Goodtimesandgreatoldies said:
I just checked the True Oldies Channel`s website at
www.trueoldieschannel.com. They state on the website that they play NO 1980`s and stop with most 70`s songs at 1974. They also say that they have a huge Oldies library of over 5,000 played in no particular order. This is what makes them special. Check out the website for yourself!
I don't know how they can say that they play NO '80s songs, when I can look at their playlist, and see that they've played "Uptown Girl" by Billy Joel, "Maneater" by Hall & Oates, and "Down Under" from Men at Work.
The problem with most "oldies" stations is that they got frozen in a 1960s time-warp. I don't care what anyone says, music from the early 1980s is now 25 years old, and
should be considered oldies, because that is what they are! Those 1980s oldies are now
older than the "oldies" that I listened to growing up! If oldies stations had progressed with their audience, and introduced those "newer" oldies to their listeners, they'd still be rockin' today!
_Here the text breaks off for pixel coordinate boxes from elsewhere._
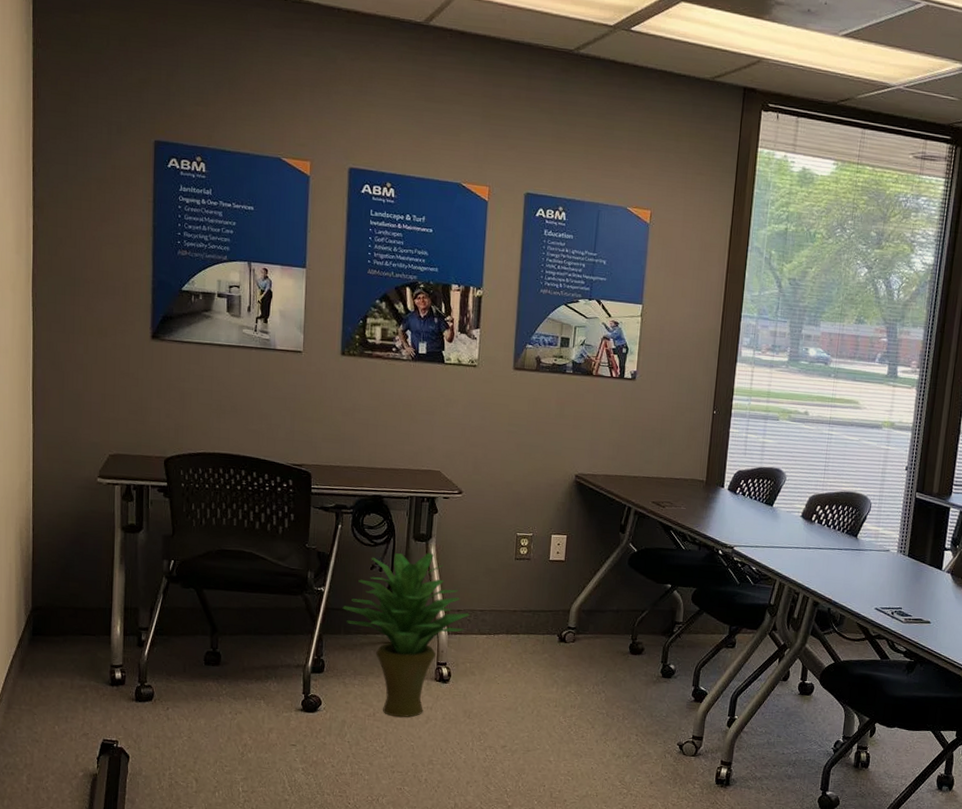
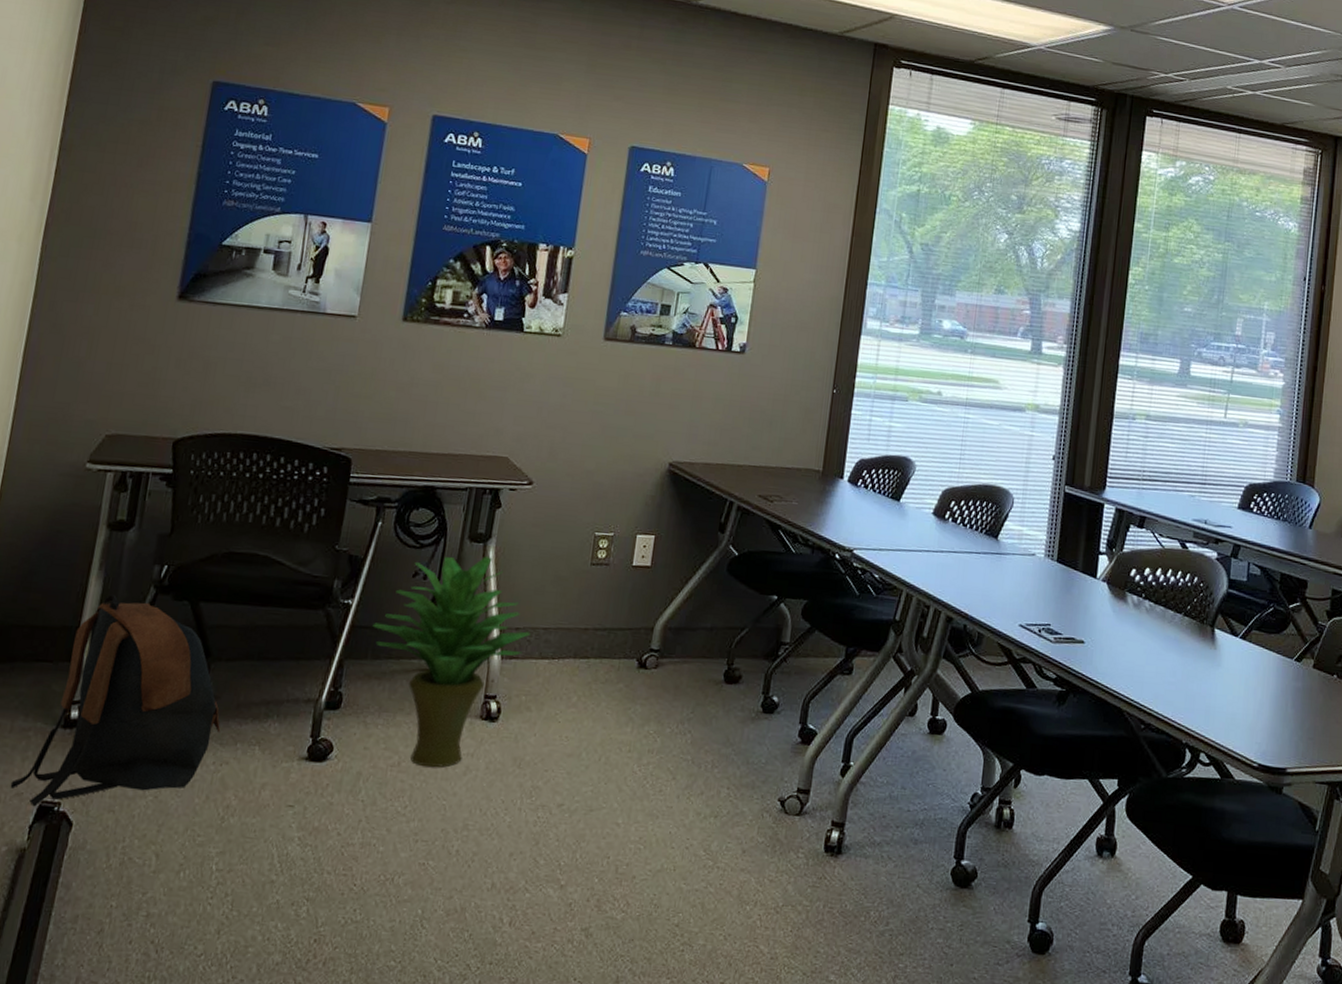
backpack: none [78,583,232,744] -> present [10,594,221,807]

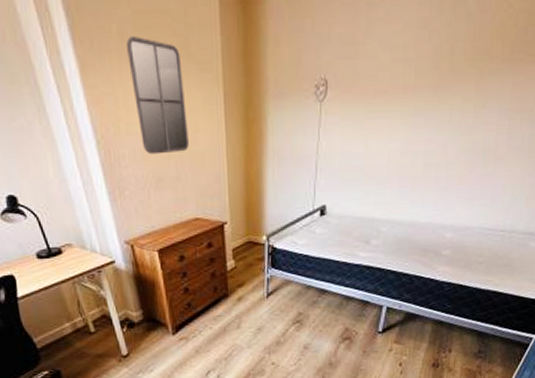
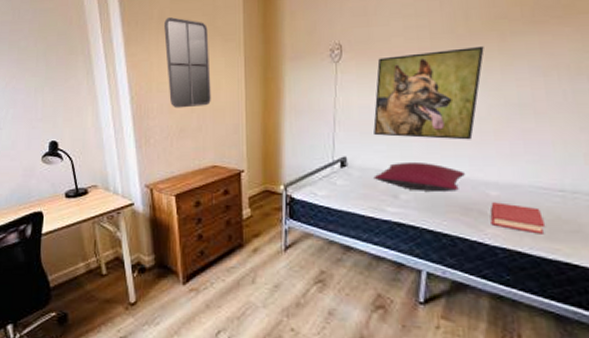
pillow: none [349,208,429,236] -> present [373,161,466,191]
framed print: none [353,85,463,186] -> present [373,45,484,140]
hardback book: none [443,243,485,269] -> present [490,202,546,234]

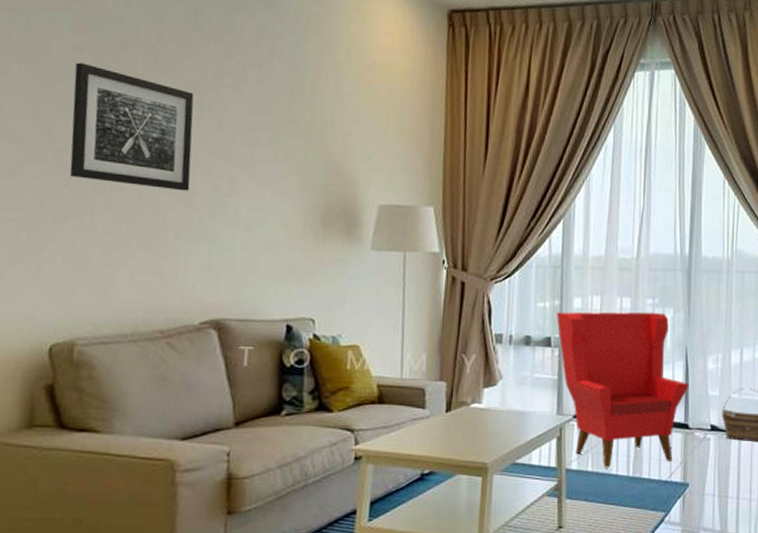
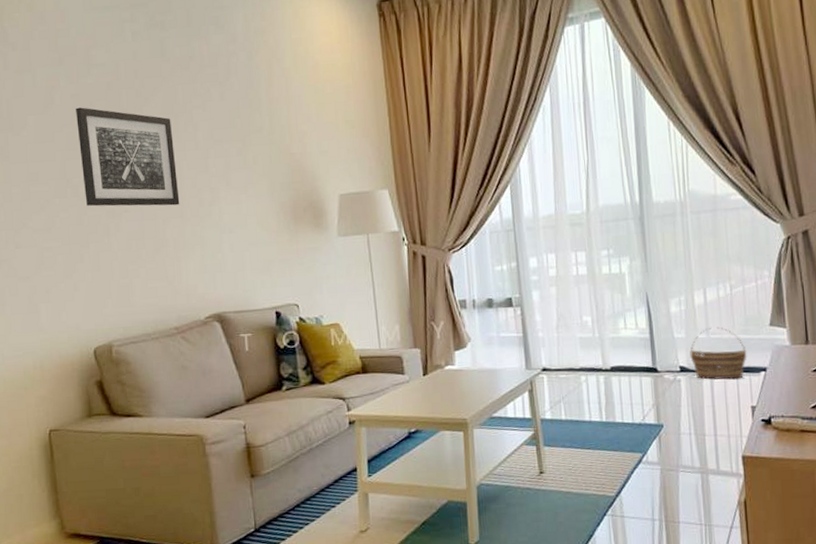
armchair: present [557,312,689,468] -> none [515,262,654,416]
Here in Nashville, the last oldies station here was finally beginning to get that message. They started playing late 1970s artists like Peter Frampton! Good job! But then they threw all that away, and went "classic hits" on us! :

They were playing music from
my generation (1975-1985 or so), but they shredded their playlist down to just the same handful of songs that any similar station would be playing! The problem with the "classic hits" format is that it leaves the listener wanting more. Okay, so you play "Rock This Town" by the Stray Cats. How about also playing "Sexy and 17" by them every once in a while? If you're going to play to
my generation, then you must play
MY generation's music! That means
ALL of it, not the just the handful of songs you feel like playing! :

The "classic hits" station lasted maybe a year or so with that format (and its narrow, tightly controlled playlist) before finally admitting that they failed, and changing formats (again!). This certainly flies in the face of everything David always says about tightly controlled playlists, and playing the same dozen songs over and over and over again! It didn't work in Nashville! :
So play the oldies, but don't center the playlist on the 1960s. The main focus of an oldies station now should be around 1975, with a roughly equal amount of the playlist coming from either side of 1975.